An important limitation of such application resides in the fact that the amount of DNA per cell is too small to be used on the commercially available sequencers. This means that a genomic amplification step (WGA) must be included in the library preparation protocol, with the risk of introducing errors that could disrupt the bioinformatics analyses. Several methods (see figure) can be used, each with their pros and cons (Wang J and Song Y 2017)

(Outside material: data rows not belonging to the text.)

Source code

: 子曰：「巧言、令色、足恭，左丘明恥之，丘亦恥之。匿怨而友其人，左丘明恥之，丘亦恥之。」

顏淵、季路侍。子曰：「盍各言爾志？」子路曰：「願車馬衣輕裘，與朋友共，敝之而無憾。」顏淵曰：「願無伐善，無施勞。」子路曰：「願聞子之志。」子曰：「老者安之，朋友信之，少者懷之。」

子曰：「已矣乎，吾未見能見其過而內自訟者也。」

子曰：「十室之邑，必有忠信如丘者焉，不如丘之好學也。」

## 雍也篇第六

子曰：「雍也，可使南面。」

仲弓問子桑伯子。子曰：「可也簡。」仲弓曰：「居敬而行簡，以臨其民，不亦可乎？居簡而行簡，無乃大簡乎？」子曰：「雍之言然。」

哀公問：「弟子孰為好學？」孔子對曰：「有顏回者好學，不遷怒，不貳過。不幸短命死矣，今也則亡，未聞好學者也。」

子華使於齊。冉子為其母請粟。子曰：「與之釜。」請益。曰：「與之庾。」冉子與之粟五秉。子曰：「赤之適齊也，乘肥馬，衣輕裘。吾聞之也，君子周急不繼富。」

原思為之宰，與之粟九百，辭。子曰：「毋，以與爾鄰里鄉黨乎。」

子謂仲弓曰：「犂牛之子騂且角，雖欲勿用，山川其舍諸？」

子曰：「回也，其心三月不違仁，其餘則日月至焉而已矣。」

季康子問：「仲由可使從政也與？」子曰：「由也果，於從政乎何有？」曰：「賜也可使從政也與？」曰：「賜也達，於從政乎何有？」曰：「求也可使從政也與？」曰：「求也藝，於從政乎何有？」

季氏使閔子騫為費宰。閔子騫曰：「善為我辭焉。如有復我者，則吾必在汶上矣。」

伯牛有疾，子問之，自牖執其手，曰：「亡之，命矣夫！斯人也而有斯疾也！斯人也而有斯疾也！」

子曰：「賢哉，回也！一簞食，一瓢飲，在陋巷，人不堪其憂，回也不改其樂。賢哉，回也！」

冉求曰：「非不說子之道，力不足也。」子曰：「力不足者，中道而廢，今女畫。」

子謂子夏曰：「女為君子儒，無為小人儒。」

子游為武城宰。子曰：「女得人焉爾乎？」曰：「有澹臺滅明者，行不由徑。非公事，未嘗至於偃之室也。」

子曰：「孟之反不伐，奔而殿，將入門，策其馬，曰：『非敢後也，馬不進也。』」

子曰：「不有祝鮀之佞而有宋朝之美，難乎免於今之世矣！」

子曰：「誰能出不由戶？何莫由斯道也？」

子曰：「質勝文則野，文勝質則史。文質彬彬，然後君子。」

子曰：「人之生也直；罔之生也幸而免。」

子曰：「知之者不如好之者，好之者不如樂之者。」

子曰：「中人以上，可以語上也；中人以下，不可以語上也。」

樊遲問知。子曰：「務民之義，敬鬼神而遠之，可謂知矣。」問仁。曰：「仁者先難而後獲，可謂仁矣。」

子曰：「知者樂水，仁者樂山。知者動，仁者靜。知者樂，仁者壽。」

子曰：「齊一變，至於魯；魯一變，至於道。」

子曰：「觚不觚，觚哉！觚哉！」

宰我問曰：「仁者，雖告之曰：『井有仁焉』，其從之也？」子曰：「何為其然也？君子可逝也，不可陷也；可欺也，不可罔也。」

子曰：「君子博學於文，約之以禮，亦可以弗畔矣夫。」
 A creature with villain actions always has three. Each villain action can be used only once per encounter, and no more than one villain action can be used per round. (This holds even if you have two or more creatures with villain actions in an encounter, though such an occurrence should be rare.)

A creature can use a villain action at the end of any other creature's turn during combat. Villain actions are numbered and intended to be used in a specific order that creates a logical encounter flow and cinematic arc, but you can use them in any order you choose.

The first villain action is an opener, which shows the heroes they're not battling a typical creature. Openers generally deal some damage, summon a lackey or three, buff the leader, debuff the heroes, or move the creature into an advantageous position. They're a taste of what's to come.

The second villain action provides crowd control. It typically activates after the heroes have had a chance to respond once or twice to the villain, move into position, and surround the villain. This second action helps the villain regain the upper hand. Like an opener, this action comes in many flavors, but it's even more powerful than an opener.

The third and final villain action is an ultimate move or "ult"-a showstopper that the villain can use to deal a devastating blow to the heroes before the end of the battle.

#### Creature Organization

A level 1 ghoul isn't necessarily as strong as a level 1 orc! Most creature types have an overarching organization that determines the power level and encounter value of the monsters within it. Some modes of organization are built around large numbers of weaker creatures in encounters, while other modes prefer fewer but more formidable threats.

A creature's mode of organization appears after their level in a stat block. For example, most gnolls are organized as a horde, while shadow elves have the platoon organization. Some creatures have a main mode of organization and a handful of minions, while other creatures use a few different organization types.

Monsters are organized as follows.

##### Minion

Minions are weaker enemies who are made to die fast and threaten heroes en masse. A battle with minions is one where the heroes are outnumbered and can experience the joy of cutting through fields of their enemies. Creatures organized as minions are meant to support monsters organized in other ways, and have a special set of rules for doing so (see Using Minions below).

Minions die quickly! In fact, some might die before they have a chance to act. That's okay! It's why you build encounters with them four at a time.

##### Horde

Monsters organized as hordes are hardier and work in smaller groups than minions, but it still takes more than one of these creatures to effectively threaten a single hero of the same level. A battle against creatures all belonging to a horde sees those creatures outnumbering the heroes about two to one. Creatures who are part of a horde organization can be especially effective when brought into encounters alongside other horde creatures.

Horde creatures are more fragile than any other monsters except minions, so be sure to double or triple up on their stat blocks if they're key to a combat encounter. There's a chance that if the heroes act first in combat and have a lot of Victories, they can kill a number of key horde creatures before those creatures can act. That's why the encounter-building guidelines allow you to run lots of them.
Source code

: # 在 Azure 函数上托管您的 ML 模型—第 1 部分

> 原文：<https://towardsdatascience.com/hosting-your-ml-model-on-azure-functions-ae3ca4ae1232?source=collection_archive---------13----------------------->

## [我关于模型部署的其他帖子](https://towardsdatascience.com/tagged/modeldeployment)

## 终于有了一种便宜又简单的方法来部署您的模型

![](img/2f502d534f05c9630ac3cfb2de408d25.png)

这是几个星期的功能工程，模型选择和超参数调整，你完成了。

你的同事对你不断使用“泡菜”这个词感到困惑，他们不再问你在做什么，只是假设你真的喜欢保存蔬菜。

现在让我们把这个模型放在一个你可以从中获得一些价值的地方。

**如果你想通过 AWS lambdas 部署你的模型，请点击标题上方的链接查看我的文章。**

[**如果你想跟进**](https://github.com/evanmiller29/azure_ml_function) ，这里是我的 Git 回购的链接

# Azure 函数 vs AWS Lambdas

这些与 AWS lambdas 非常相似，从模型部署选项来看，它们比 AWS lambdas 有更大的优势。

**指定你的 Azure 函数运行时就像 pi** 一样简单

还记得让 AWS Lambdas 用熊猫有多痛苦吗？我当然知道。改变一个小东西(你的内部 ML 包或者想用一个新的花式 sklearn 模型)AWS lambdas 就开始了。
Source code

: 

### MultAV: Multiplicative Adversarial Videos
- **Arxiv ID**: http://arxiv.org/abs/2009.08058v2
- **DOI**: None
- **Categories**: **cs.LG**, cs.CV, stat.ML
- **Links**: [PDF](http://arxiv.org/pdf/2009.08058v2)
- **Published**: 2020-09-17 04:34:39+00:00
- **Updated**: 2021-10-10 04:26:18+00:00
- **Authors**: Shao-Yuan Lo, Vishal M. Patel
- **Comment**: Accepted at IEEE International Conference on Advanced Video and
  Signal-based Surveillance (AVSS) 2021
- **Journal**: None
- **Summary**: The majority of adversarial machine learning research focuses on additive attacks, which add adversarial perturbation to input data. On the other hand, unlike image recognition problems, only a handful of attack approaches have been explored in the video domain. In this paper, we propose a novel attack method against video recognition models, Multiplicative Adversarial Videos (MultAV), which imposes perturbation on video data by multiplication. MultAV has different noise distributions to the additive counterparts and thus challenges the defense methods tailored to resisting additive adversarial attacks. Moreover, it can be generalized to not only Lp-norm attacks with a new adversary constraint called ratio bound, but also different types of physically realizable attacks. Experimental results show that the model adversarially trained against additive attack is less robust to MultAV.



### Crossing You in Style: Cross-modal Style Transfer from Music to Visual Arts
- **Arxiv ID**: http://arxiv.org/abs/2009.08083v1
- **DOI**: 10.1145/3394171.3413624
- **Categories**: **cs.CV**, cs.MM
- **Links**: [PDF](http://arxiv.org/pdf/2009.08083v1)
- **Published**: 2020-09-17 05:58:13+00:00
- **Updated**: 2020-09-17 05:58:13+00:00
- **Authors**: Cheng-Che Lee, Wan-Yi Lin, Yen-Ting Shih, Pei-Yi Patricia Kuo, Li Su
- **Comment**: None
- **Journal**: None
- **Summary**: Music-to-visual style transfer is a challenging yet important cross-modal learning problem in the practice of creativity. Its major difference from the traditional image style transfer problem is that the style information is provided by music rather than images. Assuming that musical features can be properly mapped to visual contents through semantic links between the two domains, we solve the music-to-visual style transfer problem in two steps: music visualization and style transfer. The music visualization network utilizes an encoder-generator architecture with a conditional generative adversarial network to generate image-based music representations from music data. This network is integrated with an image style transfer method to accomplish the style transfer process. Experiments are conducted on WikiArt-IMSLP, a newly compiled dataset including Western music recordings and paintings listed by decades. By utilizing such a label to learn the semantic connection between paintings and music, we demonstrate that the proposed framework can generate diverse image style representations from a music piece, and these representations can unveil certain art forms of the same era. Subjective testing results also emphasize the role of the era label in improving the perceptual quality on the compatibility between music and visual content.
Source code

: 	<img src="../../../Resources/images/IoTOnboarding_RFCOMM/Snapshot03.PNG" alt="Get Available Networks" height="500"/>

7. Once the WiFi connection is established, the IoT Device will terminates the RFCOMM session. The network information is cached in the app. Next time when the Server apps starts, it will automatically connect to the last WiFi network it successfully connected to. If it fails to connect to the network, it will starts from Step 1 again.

– DOP-PCR (a): PCR with degenerate primers to detect CNVs but not SNPs
– MDA (b): displacement amplification to detect SNPs but with heterogeneous genome coverage and chimeric sequences that pollute the analyses
– MALBAC (c): pre-displacement amplification followed by loop PCR allowing good amplification fidelity and homogeneity across the whole genome for the detection of CNVs and SNPs.

To apply WGA at high throughput Fu Y. et al. (2019) suggests the MICA-eMDA protocol which introduces the generation of an emulsion where each droplet hosts a pre amplification.